BEGIN Records for processing
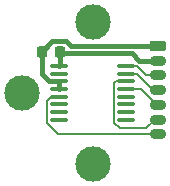
<source format=gbr>
%TF.GenerationSoftware,KiCad,Pcbnew,8.0.9*%
%TF.CreationDate,2025-07-17T23:13:56+09:00*%
%TF.ProjectId,ARTEMIS_ENC_AK,41525445-4d49-4535-9f45-4e435f414b2e,rev?*%
%TF.SameCoordinates,Original*%
%TF.FileFunction,Copper,L1,Top*%
%TF.FilePolarity,Positive*%
%FSLAX46Y46*%
G04 Gerber Fmt 4.6, Leading zero omitted, Abs format (unit mm)*
G04 Created by KiCad (PCBNEW 8.0.9) date 2025-07-17 23:13:56*
%MOMM*%
%LPD*%
G01*
G04 APERTURE LIST*
G04 Aperture macros list*
%AMRoundRect*
0 Rectangle with rounded corners*
0 $1 Rounding radius*
0 $2 $3 $4 $5 $6 $7 $8 $9 X,Y pos of 4 corners*
0 Add a 4 corners polygon primitive as box body*
4,1,4,$2,$3,$4,$5,$6,$7,$8,$9,$2,$3,0*
0 Add four circle primitives for the rounded corners*
1,1,$1+$1,$2,$3*
1,1,$1+$1,$4,$5*
1,1,$1+$1,$6,$7*
1,1,$1+$1,$8,$9*
0 Add four rect primitives between the rounded corners*
20,1,$1+$1,$2,$3,$4,$5,0*
20,1,$1+$1,$4,$5,$6,$7,0*
20,1,$1+$1,$6,$7,$8,$9,0*
20,1,$1+$1,$8,$9,$2,$3,0*%
G04 Aperture macros list end*
%TA.AperFunction,ComponentPad*%
%ADD10RoundRect,0.225000X-0.475000X0.225000X-0.475000X-0.225000X0.475000X-0.225000X0.475000X0.225000X0*%
%TD*%
%TA.AperFunction,ComponentPad*%
%ADD11O,1.400000X0.900000*%
%TD*%
%TA.AperFunction,SMDPad,CuDef*%
%ADD12RoundRect,0.100000X0.637500X0.100000X-0.637500X0.100000X-0.637500X-0.100000X0.637500X-0.100000X0*%
%TD*%
%TA.AperFunction,SMDPad,CuDef*%
%ADD13RoundRect,0.225000X0.225000X0.250000X-0.225000X0.250000X-0.225000X-0.250000X0.225000X-0.250000X0*%
%TD*%
%TA.AperFunction,ViaPad*%
%ADD14C,3.000000*%
%TD*%
%TA.AperFunction,Conductor*%
%ADD15C,0.200000*%
%TD*%
%TA.AperFunction,Conductor*%
%ADD16C,0.400000*%
%TD*%
G04 APERTURE END LIST*
D10*
%TO.P,J1,1,Pin_1*%
%TO.N,GND*%
X53500000Y-49000000D03*
D11*
%TO.P,J1,2,Pin_2*%
%TO.N,+3V3*%
X53500000Y-50250000D03*
%TO.P,J1,3,Pin_3*%
%TO.N,/NSS_ENC*%
X53500000Y-51500000D03*
%TO.P,J1,4,Pin_4*%
%TO.N,/SPI_CLK*%
X53500000Y-52750000D03*
%TO.P,J1,5,Pin_5*%
%TO.N,/SPI_MISO*%
X53500000Y-54000000D03*
%TO.P,J1,6,Pin_6*%
%TO.N,/SPI_MOSI*%
X53500000Y-55250000D03*
%TO.P,J1,7,Pin_7*%
%TO.N,/ERROR*%
X53500000Y-56500000D03*
%TD*%
D12*
%TO.P,U1,1,U*%
%TO.N,unconnected-(U1-U-Pad1)*%
X50862500Y-55275000D03*
%TO.P,U1,2,V*%
%TO.N,unconnected-(U1-V-Pad2)*%
X50862500Y-54625000D03*
%TO.P,U1,3,W*%
%TO.N,unconnected-(U1-W-Pad3)*%
X50862500Y-53975000D03*
%TO.P,U1,4,NC*%
%TO.N,unconnected-(U1-NC-Pad4)*%
X50862500Y-53325000D03*
%TO.P,U1,5,MISO*%
%TO.N,/SPI_MISO*%
X50862500Y-52675000D03*
%TO.P,U1,6,MOSI*%
%TO.N,/SPI_MOSI*%
X50862500Y-52025000D03*
%TO.P,U1,7,SCLK*%
%TO.N,/SPI_CLK*%
X50862500Y-51375000D03*
%TO.P,U1,8,~{CSN}*%
%TO.N,/NSS_ENC*%
X50862500Y-50725000D03*
%TO.P,U1,9,VDD*%
%TO.N,+3V3*%
X45137500Y-50725000D03*
%TO.P,U1,10,NC*%
%TO.N,unconnected-(U1-NC-Pad10)*%
X45137500Y-51375000D03*
%TO.P,U1,11,TESTE*%
%TO.N,GND*%
X45137500Y-52025000D03*
%TO.P,U1,12,VSS*%
X45137500Y-52675000D03*
%TO.P,U1,13,ERROR*%
%TO.N,/ERROR*%
X45137500Y-53325000D03*
%TO.P,U1,14,Z*%
%TO.N,unconnected-(U1-Z-Pad14)*%
X45137500Y-53975000D03*
%TO.P,U1,15,B*%
%TO.N,unconnected-(U1-B-Pad15)*%
X45137500Y-54625000D03*
%TO.P,U1,16,A*%
%TO.N,unconnected-(U1-A-Pad16)*%
X45137500Y-55275000D03*
%TD*%
D13*
%TO.P,C1,1*%
%TO.N,+3V3*%
X45275000Y-49500000D03*
%TO.P,C1,2*%
%TO.N,GND*%
X43725000Y-49500000D03*
%TD*%
D14*
%TO.N,*%
X48000000Y-59000000D03*
X48000000Y-47000000D03*
X42000000Y-53000000D03*
%TD*%
D15*
%TO.N,/SPI_MOSI*%
X53250000Y-55250000D02*
X53500000Y-55250000D01*
X52500000Y-56000000D02*
X53250000Y-55250000D01*
X49825000Y-52175000D02*
X49825000Y-55543456D01*
X49975000Y-52025000D02*
X49825000Y-52175000D01*
X49825000Y-55543456D02*
X50281544Y-56000000D01*
X50281544Y-56000000D02*
X52500000Y-56000000D01*
X50862500Y-52025000D02*
X49975000Y-52025000D01*
%TO.N,/ERROR*%
X45056544Y-56500000D02*
X53500000Y-56500000D01*
X44100000Y-55543456D02*
X45056544Y-56500000D01*
X44100000Y-53706544D02*
X44100000Y-55543456D01*
X45137500Y-53325000D02*
X44481544Y-53325000D01*
X44481544Y-53325000D02*
X44100000Y-53706544D01*
D16*
%TO.N,GND*%
X45137500Y-52675000D02*
X45137500Y-52025000D01*
%TO.N,+3V3*%
X45275000Y-50587500D02*
X45137500Y-50725000D01*
X45275000Y-49500000D02*
X45275000Y-50587500D01*
%TO.N,GND*%
X46140118Y-49000000D02*
X53500000Y-49000000D01*
X44600000Y-48625000D02*
X45765118Y-48625000D01*
X45765118Y-48625000D02*
X46140118Y-49000000D01*
X43725000Y-49500000D02*
X44600000Y-48625000D01*
%TO.N,+3V3*%
X45375000Y-49600000D02*
X45275000Y-49500000D01*
X51307107Y-49600000D02*
X45375000Y-49600000D01*
X51957107Y-50250000D02*
X51307107Y-49600000D01*
X53500000Y-50250000D02*
X51957107Y-50250000D01*
%TO.N,GND*%
X44340122Y-52025000D02*
X45137500Y-52025000D01*
X43725000Y-49500000D02*
X43725000Y-51409878D01*
X43725000Y-51409878D02*
X44340122Y-52025000D01*
D15*
%TO.N,/NSS_ENC*%
X51725000Y-50725000D02*
X52500000Y-51500000D01*
X52500000Y-51500000D02*
X53500000Y-51500000D01*
X50862500Y-50725000D02*
X51725000Y-50725000D01*
%TO.N,/SPI_CLK*%
X51725000Y-51375000D02*
X50862500Y-51375000D01*
X53500000Y-52750000D02*
X53100000Y-52750000D01*
X53100000Y-52750000D02*
X51725000Y-51375000D01*
%TO.N,/SPI_MISO*%
X52114340Y-52675000D02*
X53439340Y-54000000D01*
X53439340Y-54000000D02*
X53500000Y-54000000D01*
X50862500Y-52675000D02*
X52114340Y-52675000D01*
%TD*%
M02*

</source>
END Records for processing
• Directive
An exact copy of every line from the one containing "X53100000Y-52750000D01*" through the last line of the entries is required; please add nothing.

• Output for this task
X53100000Y-52750000D01*
X53100000Y-52750000D02*
X51725000Y-51375000D01*
%TO.N,/SPI_MISO*%
X52114340Y-52675000D02*
X53439340Y-54000000D01*
X53439340Y-54000000D02*
X53500000Y-54000000D01*
X50862500Y-52675000D02*
X52114340Y-52675000D01*
%TD*%
M02*

</source>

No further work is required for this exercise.